Garbage Happiness

Kathryn Crawford Saxer A Little Kindness

I’m going to be that crazy old lady picking up garbage off the street.

Garbage walk with the kid

Middle school these days requires five volunteer hours per year to graduate – which doesn’t sound voluntary but whatever.  My 7th-grade son decided to fulfill the requirement by picking up garbage in the neighborhood.
This was bliss for me. I get to go on a dog walk with my kid. He has to come with me. I point out garbage and he has to pick it up. It doesn’t get much better than that.
I was thinking we’d be going on long walks to fill those five hours. But holy cow, the streets are full of garbage once you start looking. It’s everywhere.
During that first walk, my son picked up 4.3 pounds of garbage; the second walk was 3.5 pounds; third walk was 4.7 pounds; fourth walk was 6 pounds. Lots of water bottles, cigarette butts, fast food containers, soda cans, beer bottles, and cigarillo wrappers. Some guy tried to give my son $5 — said he’d never seen a kid picking up garbage.

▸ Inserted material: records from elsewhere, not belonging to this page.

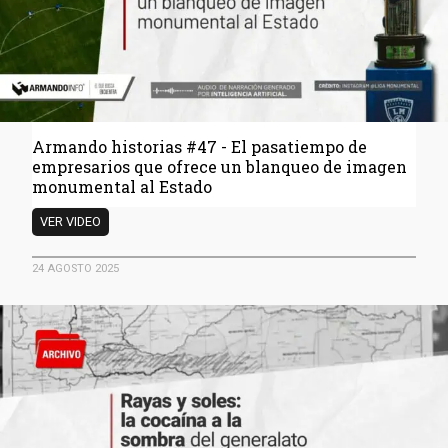
Armando historias #47 - El pasatiempo de
empresarios que ofrece un blanqueo de imagen
monumental al Estado
Armando
VER VIDEO
historias
#47
24 AGOSTO 2025
-
El
pasatiempo
de
empresarios
que
ofrece
un
blanqueo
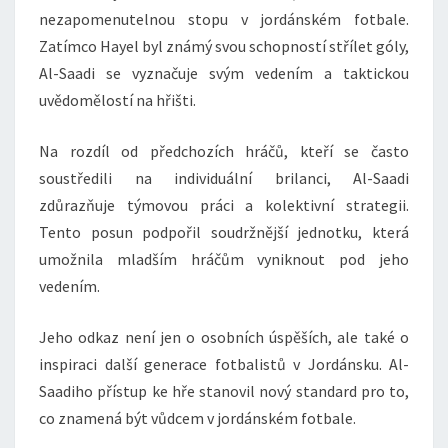
nezapomenutelnou stopu v jordánském fotbale.
Zatímco Hayel byl známý svou schopností střílet góly,
Al-Saadi se vyznačuje svým vedením a taktickou
uvědomělostí na hřišti.
Na rozdíl od předchozích hráčů, kteří se často
soustředili na individuální brilanci, Al-Saadi
zdůrazňuje týmovou práci a kolektivní strategii.
Tento posun podpořil soudržnější jednotku, která
umožnila mladším hráčům vyniknout pod jeho
vedením.
Jeho odkaz není jen o osobních úspěších, ale také o
inspiraci další generace fotbalistů v Jordánsku. Al-
Saadiho přístup ke hře stanovil nový standard pro to,
co znamená být vůdcem v jordánském fotbale.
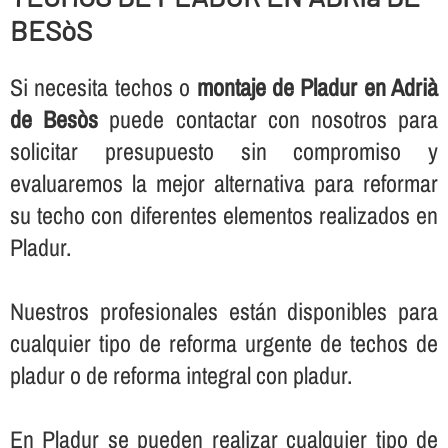
BESòS
Si necesita techos o
montaje de Pladur en Adrià
de Besòs
puede contactar con nosotros para
solicitar presupuesto sin compromiso y
evaluaremos la mejor alternativa para reformar
su techo con diferentes elementos realizados en
Pladur.
Nuestros profesionales están disponibles para
cualquier tipo de reforma urgente de techos de
pladur o de reforma integral con pladur.
En Pladur se pueden realizar cualquier tipo de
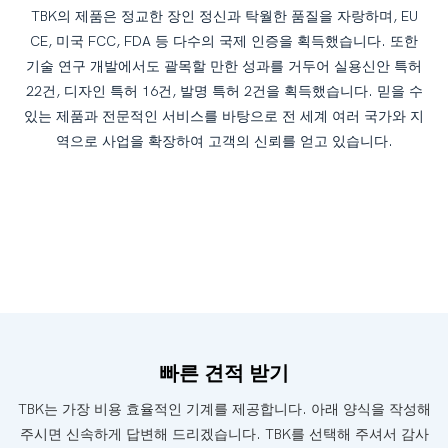
TBK의 제품은 정교한 장인 정신과 탁월한 품질을 자랑하며, EU
CE, 미국 FCC, FDA 등 다수의 국제 인증을 획득했습니다. 또한
기술 연구 개발에서도 괄목할 만한 성과를 거두어 실용신안 특허
22건, 디자인 특허 16건, 발명 특허 2건을 획득했습니다. 믿을 수
있는 제품과 전문적인 서비스를 바탕으로 전 세계 여러 국가와 지
역으로 사업을 확장하여 고객의 신뢰를 얻고 있습니다.
빠른 견적 받기
TBK는 가장 비용 효율적인 기계를 제공합니다. 아래 양식을 작성해
주시면 신속하게 답변해 드리겠습니다. TBK를 선택해 주셔서 감사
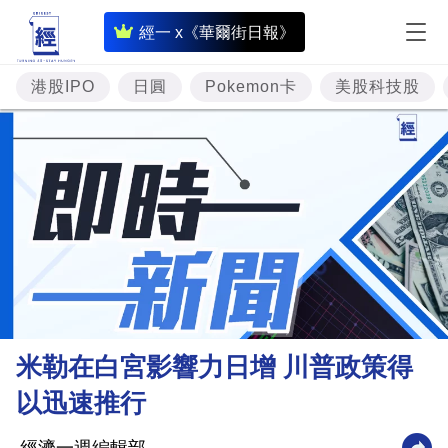
即
經一 x《華爾街日報》
時
財
港股IPO
日圓
Pokemon卡
美股科技股
經
專
題
投
資
樓
市
理
米勒在白宮影響力日增 川普政策得
財
以迅速推行
商
業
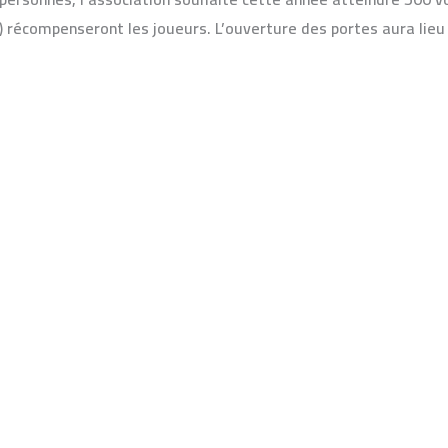
s) récompenseront les joueurs. L’ouverture des portes aura lieu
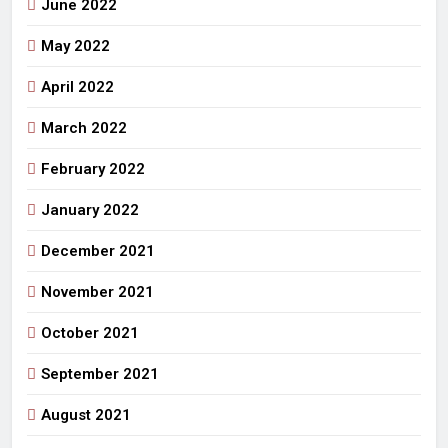
June 2022
May 2022
April 2022
March 2022
February 2022
January 2022
December 2021
November 2021
October 2021
September 2021
August 2021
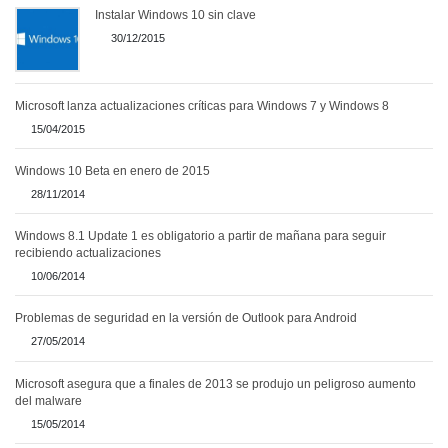
Instalar Windows 10 sin clave
30/12/2015
Microsoft lanza actualizaciones críticas para Windows 7 y Windows 8
15/04/2015
Windows 10 Beta en enero de 2015
28/11/2014
Windows 8.1 Update 1 es obligatorio a partir de mañana para seguir
recibiendo actualizaciones
10/06/2014
Problemas de seguridad en la versión de Outlook para Android
27/05/2014
Microsoft asegura que a finales de 2013 se produjo un peligroso aumento
del malware
15/05/2014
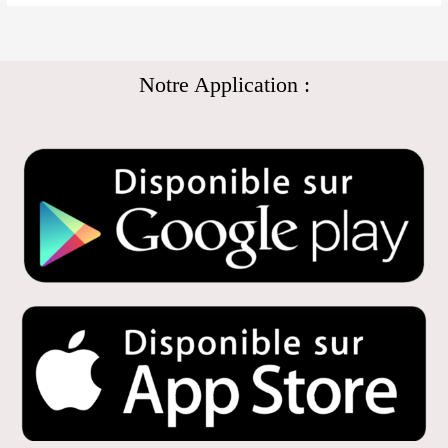
Notre Application :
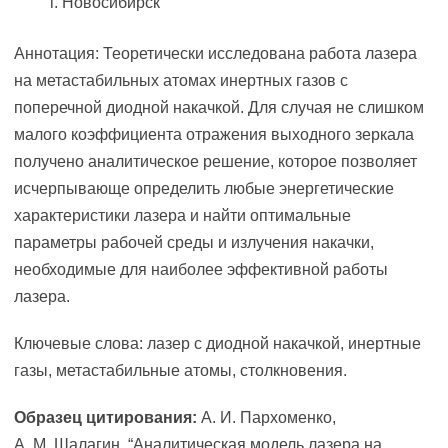
г. Новосибирск
Аннотация: Теоретически исследована работа лазера
на метастабильных атомах инертных газов с
поперечной диодной накачкой. Для случая не слишком
малого коэффициента отражения выходного зеркала
получено аналитическое решение, которое позволяет
исчерпывающе определить любые энергетические
характеристики лазера и найти оптимальные
параметры рабочей среды и излучения накачки,
необходимые для наиболее эффективной работы
лазера.
Ключевые слова: лазер с диодной накачкой, инертные
газы, метастабильные атомы, столкновения.
Образец цитирования:
А. И. Пархоменко,
А. М. Шалагин, “Аналитическая модель лазера на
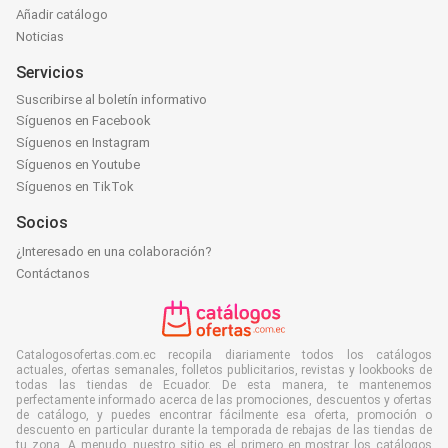
Añadir catálogo
Noticias
Servicios
Suscribirse al boletín informativo
Síguenos en Facebook
Síguenos en Instagram
Síguenos en Youtube
Síguenos en TikTok
Socios
¿Interesado en una colaboración?
Contáctanos
Catalogosofertas.com.ec recopila diariamente todos los catálogos
actuales, ofertas semanales, folletos publicitarios, revistas y lookbooks de
todas las tiendas de Ecuador. De esta manera, te mantenemos
perfectamente informado acerca de las promociones, descuentos y ofertas
de catálogo, y puedes encontrar fácilmente esa oferta, promoción o
descuento en particular durante la temporada de rebajas de las tiendas de
tu zona. A menudo, nuestro sitio es el primero en mostrar los catálogos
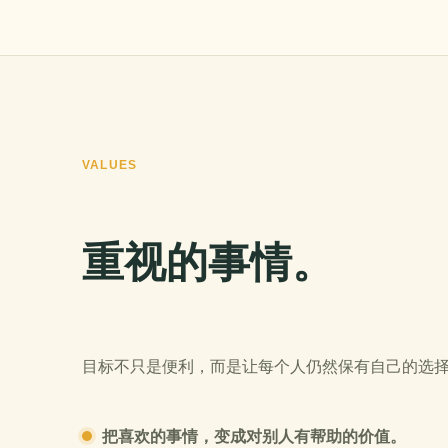
VALUES
重视的事情。
目标不只是便利，而是让每个人仍然保有自己的选
把喜欢的事情，变成对别人有帮助的价值。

Pounds of garbage from our tidy neighborhood street.

Now I see garbage everywhere. And I can’t just leave it there. I have to pick up garbage on dog walks and walks to the bus stop. And, oddly, it feels good to pick it up, to not just leave it lying there for someone else to deal with.
Surprisingly satisfying. Like, happy.
I’m already that crazy old lady, just 30 years early.